→ The problem:
Convert the text lines in the listing below into a numbered list, from the line with "時間が掛かる車外清掃もお手伝い" up to and including the line with "о том, каков ваш заработок через интернет без". Leave out blank lines and the pictures.

*** Opening of Material for this task ***

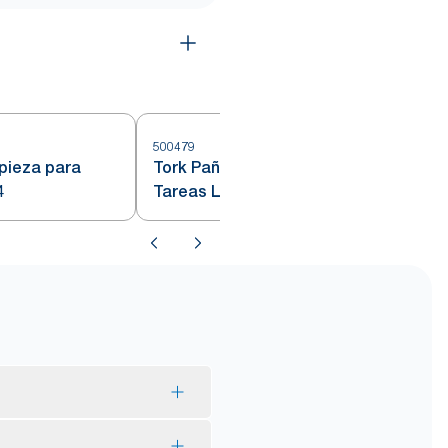
500479
5
pieza para
Tork Paños de Limpieza para
4
Tareas Ligeras
rigen forestal del producto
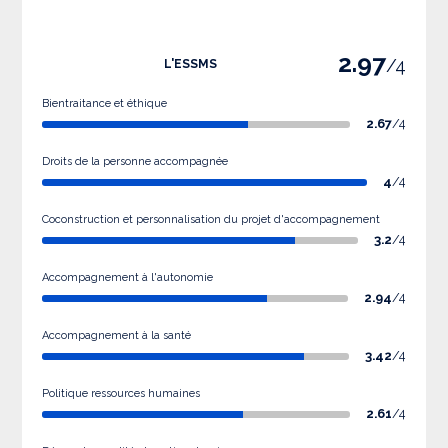
2.97
/4
L'ESSMS
Bientraitance et éthique
2.67
/4
Droits de la personne accompagnée
4
/4
Coconstruction et personnalisation du projet d'accompagnement
3.2
/4
Accompagnement à l'autonomie
2.94
/4
Accompagnement à la santé
3.42
/4
Politique ressources humaines
2.61
/4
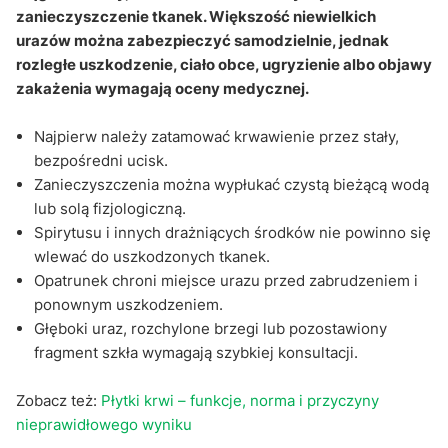
zanieczyszczenie tkanek. Większość niewielkich
urazów można zabezpieczyć samodzielnie, jednak
rozległe uszkodzenie, ciało obce, ugryzienie albo objawy
zakażenia wymagają oceny medycznej.
Najpierw należy zatamować krwawienie przez stały,
bezpośredni ucisk.
Zanieczyszczenia można wypłukać czystą bieżącą wodą
lub solą fizjologiczną.
Spirytusu i innych drażniących środków nie powinno się
wlewać do uszkodzonych tkanek.
Opatrunek chroni miejsce urazu przed zabrudzeniem i
ponownym uszkodzeniem.
Głęboki uraz, rozchylone brzegi lub pozostawiony
fragment szkła wymagają szybkiej konsultacji.
Zobacz też:
Płytki krwi – funkcje, norma i przyczyny
nieprawidłowego wyniku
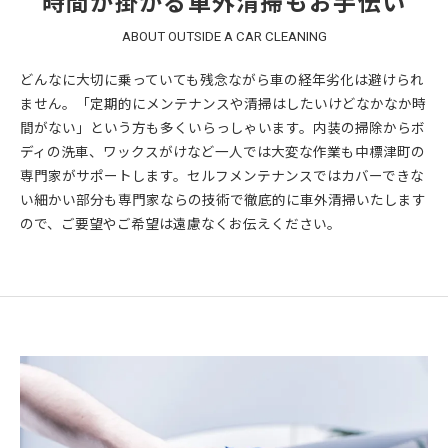
時間が掛かる車外清掃もお手伝い
ABOUT OUTSIDE A CAR CLEANING
どんなに大切に乗っていても残念ながら車の経年劣化は避けられ
ません。「定期的にメンテナンスや清掃はしたいけどなかなか時
間がない」という方も多くいらっしゃいます。内装の掃除からボ
ディの洗車、ワックスがけなど一人では大変な作業も中標津町の
専門家がサポートします。セルフメンテナンスではカバーできな
い細かい部分も専門家ならの技術で徹底的に車外清掃いたします
ので、ご要望やご希望は遠慮なくお伝えください。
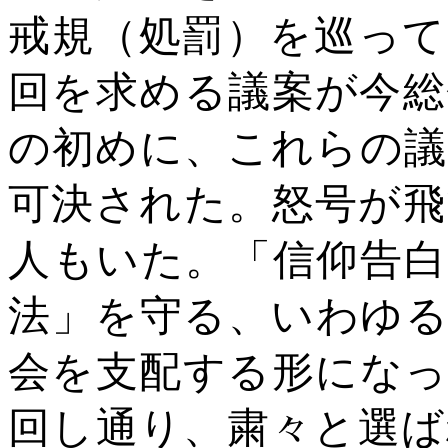
戒規（処罰）を巡って
回を求める議案が今総
の初めに、これらの議
可決された。怒号が飛
人もいた。「信仰告白
法」を守る、いわゆる
会を支配する形になっ
回し通り、粛々と選ば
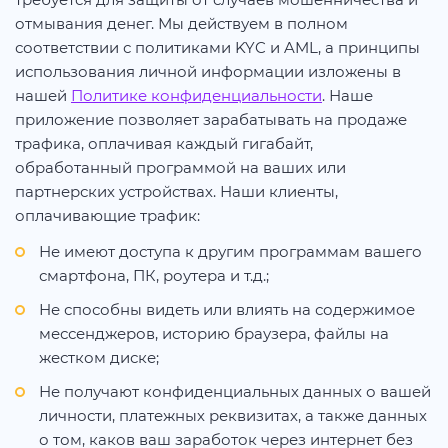
отмывания денег. Мы действуем в полном
соответствии с политиками KYC и AML, а принципы
использования личной информации изложены в
нашей
Политике конфиденциальности
. Наше
приложение позволяет зарабатывать на продаже
трафика, оплачивая каждый гигабайт,
обработанный программой на ваших или
партнерских устройствах. Наши клиенты,
оплачивающие трафик:
Не имеют доступа к другим программам вашего
смартфона, ПК, роутера и т.д.;
Не способны видеть или влиять на содержимое
мессенджеров, историю браузера, файлы на
жестком диске;
Не получают конфиденциальных данных о вашей
личности, платежных реквизитах, а также данных
о том, каков ваш заработок через интернет без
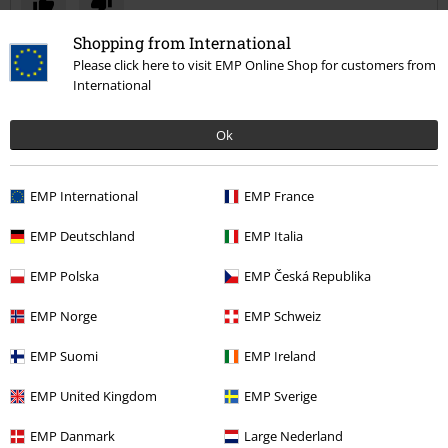
Shopping from International
Opinia zweryfikowana
Please click here to visit EMP Online Shop for customers from
Czy ta opinia okazała się pomocna?
International
Ok
Komentarz
EMP International
EMP France
EMP Deutschland
EMP Italia
Jakub O.
EMP Polska
EMP Česká Republika
2 Opinie
Opublikowana: czwartek, 2018-03-22
EMP Norge
EMP Schweiz
Koszulka
EMP Suomi
EMP Ireland
Bardzo wygodna koszulka, nadruk sie nie spiera, jest bardzo lekka,
Prześlij komentarz
EMP United Kingdom
EMP Sverige
idealna na wiosne/lato
EMP Danmark
Large Nederland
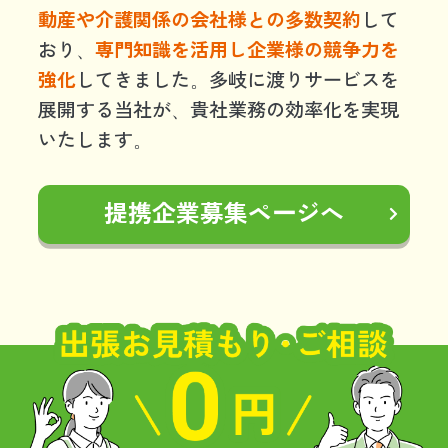
動産や介護関係の会社様との多数契約
して
おり、
専門知識を活用し企業様の競争力を
強化
してきました。多岐に渡りサービスを
展開する当社が、貴社業務の効率化を実現
いたします。
提携企業募集ページへ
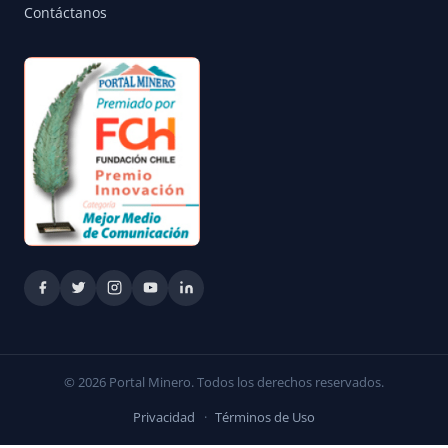
Contáctanos
© 2026 Portal Minero. Todos los derechos reservados.
Privacidad
·
Términos de Uso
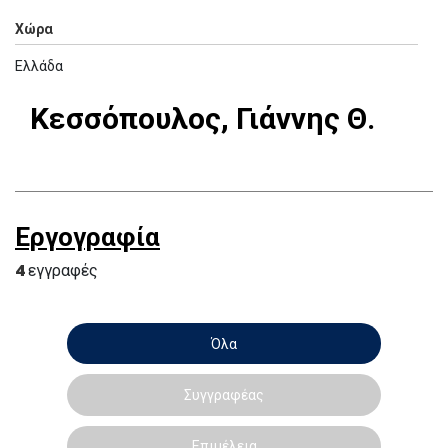
Χώρα
Ελλάδα
Κεσσόπουλος, Γιάννης Θ.
Εργογραφία
4
εγγραφές
Όλα
Συγγραφέας
Επιμέλεια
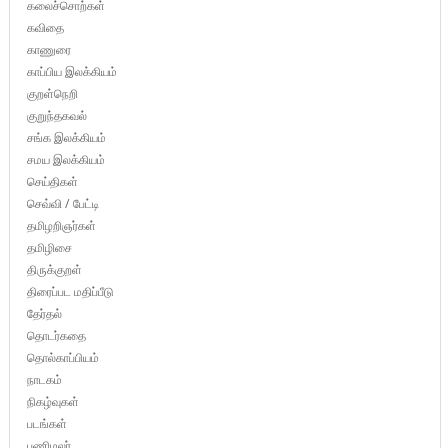
கலைச்சொற்கள்
கவிதை
காணுரை
காப்பிய இலக்கியம்
குறள்நெறி
குறுந்தகவல்
சங்க இலக்கியம்
சமய இலக்கியம்
செய்திகள்
செவ்வி / பேட்டி
தமிழறிஞர்கள்
தமிழிசை
திருக்குறள்
திரைப்பட மதிப்பீடு
தேர்தல்
தொடர்கதை
தொல்காப்பியம்
நாடகம்
நிகழ்வுகள்
படங்கள்
பணிமலர்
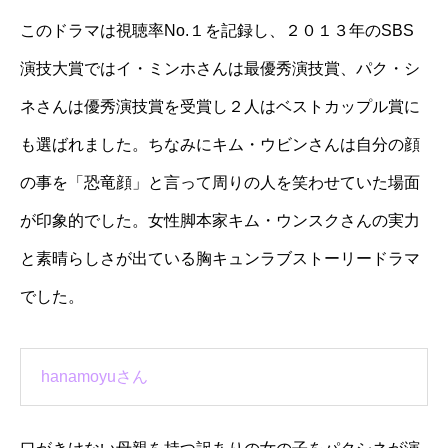
このドラマは視聴率No.１を記録し、２０１３年のSBS
演技大賞ではイ・ミンホさんは最優秀演技賞、パク・シ
ネさんは優秀演技賞を受賞し２人はベストカップル賞に
も選ばれました。ちなみにキム・ウビンさんは自分の顔
の事を「恐竜顔」と言って周りの人を笑わせていた場面
が印象的でした。女性脚本家キム・ウンスクさんの実力
と素晴らしさが出ている胸キュンラブストーリードラマ
でした。
hanamoyuさん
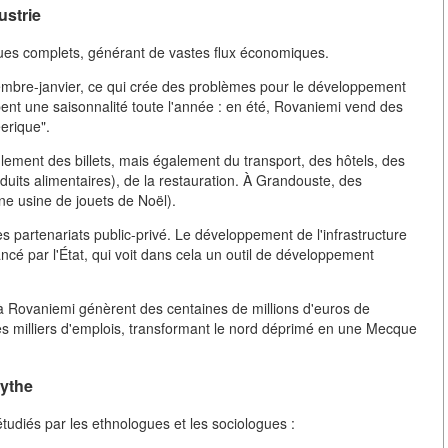
ustrie
iques complets, générant de vastes flux économiques.
ovembre-janvier, ce qui crée des problèmes pour le développement
ppent une saisonnalité toute l'année : en été, Rovaniemi vend des
erique".
ulement des billets, mais également du transport, des hôtels, des
duits alimentaires), de la restauration. À Grandouste, des
e usine de jouets de Noël).
es partenariats public-privé. Le développement de l'infrastructure
ncé par l'État, qui voit dans cela un outil de développement
 à Rovaniemi génèrent des centaines de millions d'euros de
es milliers d'emplois, transformant le nord déprimé en une Mecque
mythe
udiés par les ethnologues et les sociologues :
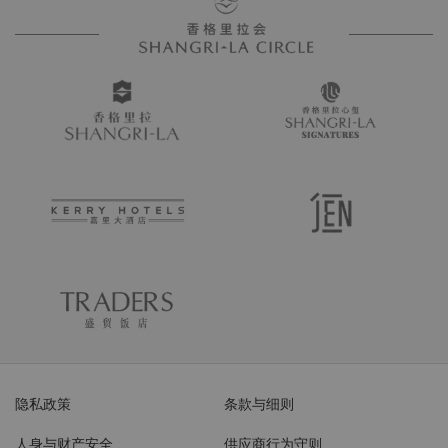
隐私政策
条款与细则
人身与财产安全
供应商行为守则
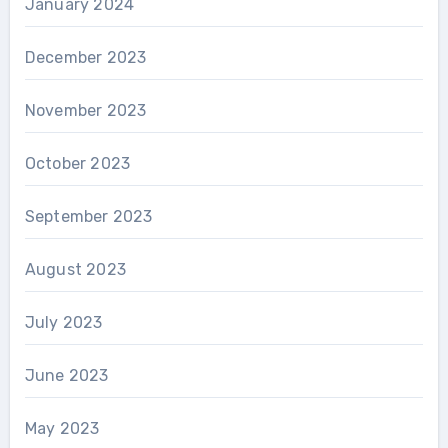
January 2024
December 2023
November 2023
October 2023
September 2023
August 2023
July 2023
June 2023
May 2023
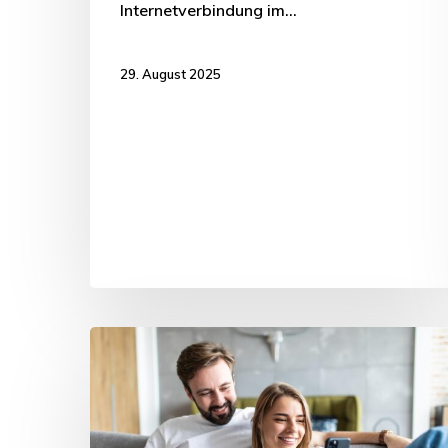
Internetverbindung im…
29. August 2025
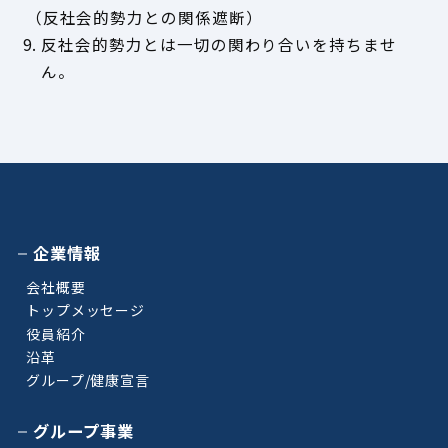
（反社会的勢力との関係遮断）
9. 反社会的勢力とは一切の関わり合いを持ちませ
ん。
企業情報
会社概要
トップメッセージ
役員紹介
沿革
グループ/健康宣言
グループ事業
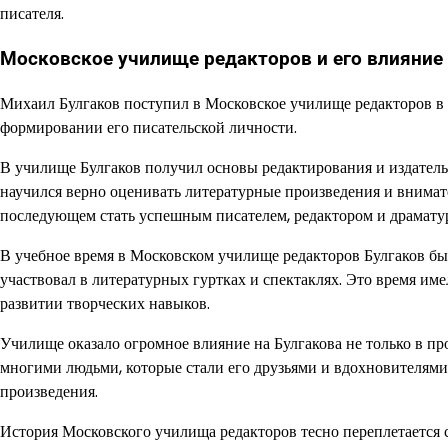
писателя.
Московское училище редакторов и его влияние 
Михаил Булгаков поступил в Московское училище редакторов в 1
формировании его писательской личности.
В училище Булгаков получил основы редактирования и издательс
научился верно оценивать литературные произведения и внимате
последующем стать успешным писателем, редактором и драмату
В учебное время в Московском училище редакторов Булгаков бы
участвовал в литературных гуртках и спектаклях. Это время им
развитии творческих навыков.
Училище оказало огромное влияние на Булгакова не только в пр
многими людьми, которые стали его друзьями и вдохновителями
произведения.
История Московского училища редакторов тесно переплетается с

*** Close of Material for this task ***

→ Exercise response:
1. 時間が掛かる車外清掃もお手伝い
2. ABOUT OUTSIDE A CAR CLEANING
3. どんなに大切に乗っていても残念ながら車の経年劣化は避けられ
4. ません。「定期的にメンテナンスや清掃はしたいけどなかなか時
5. 間がない」という方も多くいらっしゃいます。内装の掃除からボ
6. ディの洗車、ワックスがけなど一人では大変な作業も中標津町の
7. 専門家がサポートします。セルフメンテナンスではカバーできな
8. い細かい部分も専門家ならの技術で徹底的に車外清掃いたします
9. ので、ご要望やご希望は遠慮なくお伝えください。
10. 戒規（処罰）を巡って
11. 回を求める議案が今総
12. の初めに、これらの議
13. 可決された。怒号が飛
14. 人もいた。「信仰告白
15. 法」を守る、いわゆる
16. 会を支配する形になっ
17. 回し通り、粛々と選ば
18. отмывания денег. Мы действуем в полном
19. соответствии с политиками KYC и AML, а принципы
20. использования личной информации изложены в
21. нашей
22. Политике конфиденциальности
23. . Наше
24. приложение позволяет зарабатывать на продаже
25. трафика, оплачивая каждый гигабайт,
26. обработанный программой на ваших или
27. партнерских устройствах. Наши клиенты,
28. оплачивающие трафик:
29. Не имеют доступа к другим программам вашего
30. смартфона, ПК, роутера и т.д.;
31. Не способны видеть или влиять на содержимое
32. мессенджеров, историю браузера, файлы на
33. жестком диске;
34. Не получают конфиденциальных данных о вашей
35. личности, платежных реквизитах, а также данных
36. о том, каков ваш заработок через интернет без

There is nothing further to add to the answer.